◆ TASK TO COMPLETE: Work out how many lines in the data below include "millones", then reply with that number only.

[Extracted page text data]
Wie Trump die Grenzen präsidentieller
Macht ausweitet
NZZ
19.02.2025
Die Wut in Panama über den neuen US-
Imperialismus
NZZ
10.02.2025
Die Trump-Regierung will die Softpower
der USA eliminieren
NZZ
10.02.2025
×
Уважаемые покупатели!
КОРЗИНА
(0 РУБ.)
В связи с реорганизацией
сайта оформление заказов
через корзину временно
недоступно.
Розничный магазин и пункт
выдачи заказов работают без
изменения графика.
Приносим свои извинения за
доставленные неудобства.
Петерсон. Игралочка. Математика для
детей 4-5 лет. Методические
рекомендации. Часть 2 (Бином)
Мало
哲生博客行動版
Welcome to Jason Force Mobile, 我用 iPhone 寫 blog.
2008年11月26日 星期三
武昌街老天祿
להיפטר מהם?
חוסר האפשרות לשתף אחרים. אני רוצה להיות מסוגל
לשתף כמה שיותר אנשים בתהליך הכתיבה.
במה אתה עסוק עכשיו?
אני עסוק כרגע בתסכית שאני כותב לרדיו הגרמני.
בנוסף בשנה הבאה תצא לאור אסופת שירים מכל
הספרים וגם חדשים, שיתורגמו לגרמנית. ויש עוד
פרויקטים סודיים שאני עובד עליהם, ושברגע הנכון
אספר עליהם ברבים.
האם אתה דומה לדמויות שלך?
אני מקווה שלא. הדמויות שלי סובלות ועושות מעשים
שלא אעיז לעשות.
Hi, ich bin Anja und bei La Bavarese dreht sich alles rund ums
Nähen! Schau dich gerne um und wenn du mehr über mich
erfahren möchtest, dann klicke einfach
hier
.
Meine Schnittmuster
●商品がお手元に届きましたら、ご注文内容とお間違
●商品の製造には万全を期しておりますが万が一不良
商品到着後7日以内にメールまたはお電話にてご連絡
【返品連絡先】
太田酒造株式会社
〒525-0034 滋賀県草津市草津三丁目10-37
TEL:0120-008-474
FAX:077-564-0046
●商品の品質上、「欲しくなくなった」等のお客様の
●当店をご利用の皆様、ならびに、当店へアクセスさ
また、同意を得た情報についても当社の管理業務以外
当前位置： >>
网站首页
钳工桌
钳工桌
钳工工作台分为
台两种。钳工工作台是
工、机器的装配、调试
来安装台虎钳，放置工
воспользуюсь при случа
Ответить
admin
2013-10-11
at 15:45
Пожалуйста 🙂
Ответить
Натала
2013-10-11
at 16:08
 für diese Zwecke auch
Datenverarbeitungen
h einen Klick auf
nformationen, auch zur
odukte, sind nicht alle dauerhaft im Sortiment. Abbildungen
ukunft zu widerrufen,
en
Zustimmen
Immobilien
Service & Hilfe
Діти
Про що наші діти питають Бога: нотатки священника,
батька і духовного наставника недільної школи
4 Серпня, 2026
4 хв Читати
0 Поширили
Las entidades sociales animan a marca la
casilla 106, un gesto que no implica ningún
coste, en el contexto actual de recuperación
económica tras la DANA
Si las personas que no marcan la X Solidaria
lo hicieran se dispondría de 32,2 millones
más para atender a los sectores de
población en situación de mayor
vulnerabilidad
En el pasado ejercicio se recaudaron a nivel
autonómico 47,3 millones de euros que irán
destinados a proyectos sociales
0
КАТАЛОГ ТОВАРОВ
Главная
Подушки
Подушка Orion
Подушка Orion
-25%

◆ SOLVED EXERCISE: 2